AS-TU UNE ANECDOTE INSOLITE LIÉE À TON TRAVAIL À PARTAGER ?
Dans notre milieu, il arrive souvent des situations absurdes. Une fois, j’avais demandé à toute l’équipe de partir à la recherche d’un comédien qui avait mystérieusement disparu du plateau. Tout le monde le cherchait et tentait de l’appeler sur son cellulaire, mais en vain. Finalement, nous avons découvert qu'il était simplement aux toilettes, là où le roi va seul, en raison d’un besoin corporel pressant. J’ai envoyé toute une troupe à sa recherche alors qu’il voulait que sa petite escapade reste discrète. Oups.
QUEL AVENIR IMAGINES-TU POUR LA PROFESSION ?
Beaucoup de choses ont changé depuis le début de ma carrière. L’évolution de notre profession est étroitement liée à celle de la technologie. J’entretiens un rapport amour-haine avec les avancées technologiques. D’une part, elles facilitent notre travail, mais d’une autre part, la cadence est plus intense et le temps de préparation est réduit. Tout doit se faire à la vitesse de l’éclair. Les téléphones intelligents nous permettent de communiquer rapidement, et ce, en tout temps, mais le revers de la médaille, c’est qu’on est constamment sollicités.
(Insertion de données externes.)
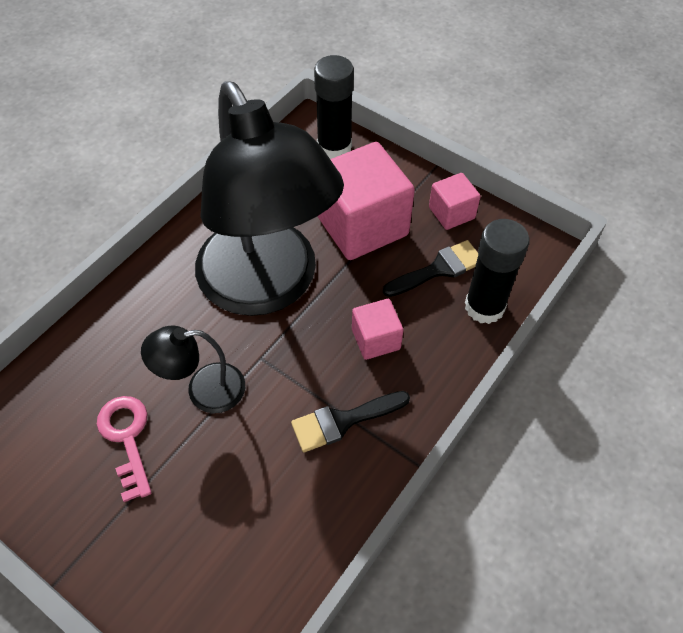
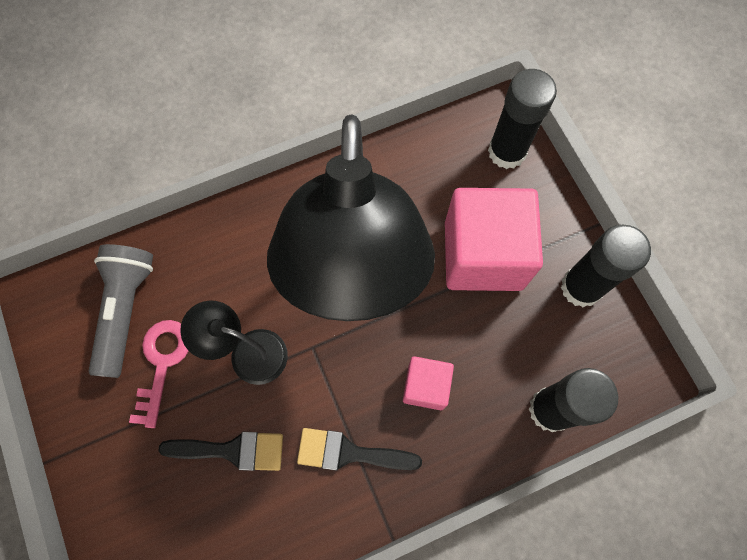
camera: 30 degrees right, 15 degrees up
black brush [383,240,478,297] -> black brush moved to [158,432,283,471]
pink cube [429,173,481,230] -> black glue stick [561,225,651,307]
none -> grey flashlight [89,244,153,378]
J’aime imaginer un avenir où nous pourrons prendre le temps de faire les choses correctement, tout en respectant la vie personnelle des technicien-ne-s. Dans notre secteur, la performance et les résultats sont hautement valorisés. Nous devons donc toujours être disponibles et l’équilibre professionnel et personnel n’est parfois pas pris en compte. Je crois que, de nos jours, les gens sont de plus en plus sensibilisés aux conditions de travail et qu’il y aura sans doute des changements à cet égard. En tout cas, je l’espère.
SELON TOI, QUELLE EST LA FORCE DE L’INDUSTRIE AUDIOVISUELLE AU QUÉBEC ?
Au Québec, nous avons un gros bassin de talents. Les techniciens en audiovisuel ne craignent pas les défis et sont extrêmement passionné-e-s. Il y a également un esprit familial qui règne sur les plateaux, qu’on ne retrouve pas ailleurs. J'ai passé beaucoup de temps ces dernières années à travailler sur des tournages américains, mais je trouve toujours le moyen de collaborer avec de jeunes réalisateurs émergents sur des courts-métrages locaux, car j'adore l’énergie qui se dégage sur ces plateaux.